Transcription initiation is the most important step in gene regulation and is orchestrated by RNA polymerase (RNAP). However, its molecular mechanisms have remained unclear due to the presence of transient intermediates and heterogeneity.To characterize such mechanisms, we used an in vitro real-time FRET assay on immobilized transcription complexes for minute-long observations of DNA scrunching and unscrunching.

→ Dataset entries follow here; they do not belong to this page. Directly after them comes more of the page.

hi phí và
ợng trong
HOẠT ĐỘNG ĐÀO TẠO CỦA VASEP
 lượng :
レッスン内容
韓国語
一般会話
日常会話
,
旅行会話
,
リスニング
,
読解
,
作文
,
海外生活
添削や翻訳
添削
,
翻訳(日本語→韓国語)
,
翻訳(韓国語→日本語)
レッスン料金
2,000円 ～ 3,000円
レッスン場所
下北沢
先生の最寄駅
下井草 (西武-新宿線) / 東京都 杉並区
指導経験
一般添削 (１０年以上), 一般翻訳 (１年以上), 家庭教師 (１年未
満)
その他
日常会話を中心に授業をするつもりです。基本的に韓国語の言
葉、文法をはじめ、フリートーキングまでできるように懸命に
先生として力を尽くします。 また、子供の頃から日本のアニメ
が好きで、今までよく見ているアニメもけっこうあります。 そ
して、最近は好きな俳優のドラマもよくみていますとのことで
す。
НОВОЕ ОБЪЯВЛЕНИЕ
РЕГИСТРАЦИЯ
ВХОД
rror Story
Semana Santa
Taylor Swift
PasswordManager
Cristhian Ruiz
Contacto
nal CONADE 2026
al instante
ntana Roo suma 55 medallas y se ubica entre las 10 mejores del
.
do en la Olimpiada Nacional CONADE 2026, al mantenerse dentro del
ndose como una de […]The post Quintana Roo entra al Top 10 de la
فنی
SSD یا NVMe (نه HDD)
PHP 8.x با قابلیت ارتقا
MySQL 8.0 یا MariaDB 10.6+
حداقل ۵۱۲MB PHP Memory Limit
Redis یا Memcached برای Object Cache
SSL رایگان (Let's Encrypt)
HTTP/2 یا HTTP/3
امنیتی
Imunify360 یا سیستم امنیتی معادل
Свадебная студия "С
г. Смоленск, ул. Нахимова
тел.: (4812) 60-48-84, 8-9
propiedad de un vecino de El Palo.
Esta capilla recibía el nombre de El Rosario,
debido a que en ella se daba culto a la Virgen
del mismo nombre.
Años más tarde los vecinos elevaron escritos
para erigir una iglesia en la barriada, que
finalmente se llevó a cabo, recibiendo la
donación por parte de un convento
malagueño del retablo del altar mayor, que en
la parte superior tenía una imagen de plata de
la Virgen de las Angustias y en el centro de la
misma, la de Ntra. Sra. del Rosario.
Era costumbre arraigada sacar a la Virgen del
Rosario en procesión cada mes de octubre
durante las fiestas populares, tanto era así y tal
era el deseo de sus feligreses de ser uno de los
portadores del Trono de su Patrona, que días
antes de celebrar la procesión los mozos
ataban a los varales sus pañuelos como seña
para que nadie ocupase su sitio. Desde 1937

We characterized the kinetics of abortive initiation (by following single cycles of abortive synthesis) and promoter escape, and identified functionally important heterogeneity. We observed, for the first time, extensive RNAP pausing (lasting for ∼15 s) and backtracking during initiation; such behaviors may play regulatory roles.We also studied initial transcription in vivo using electroporation to internalize doubly-labeled promoter DNA fragments into live E. coli and track them using TIRF microscopy. We observed low-FRET species of 0.18±0.05 (corresponding to duplex DNA) and fluctuations to higher FRET-states, which we attribute to RNAP promoter binding, open complex formation and initial transcription. Specifically, we see FRET of 0.35±0.10 (linked to initiation pausing), and 0.85±0.06 (linked to promoter escape); both levels are absent in non-promoter DNA.Our work reveals the detailed kinetics of initial transcription in vitro and offers the first such observations in living cells, which opens exciting avenues to study gene regulation in vivo.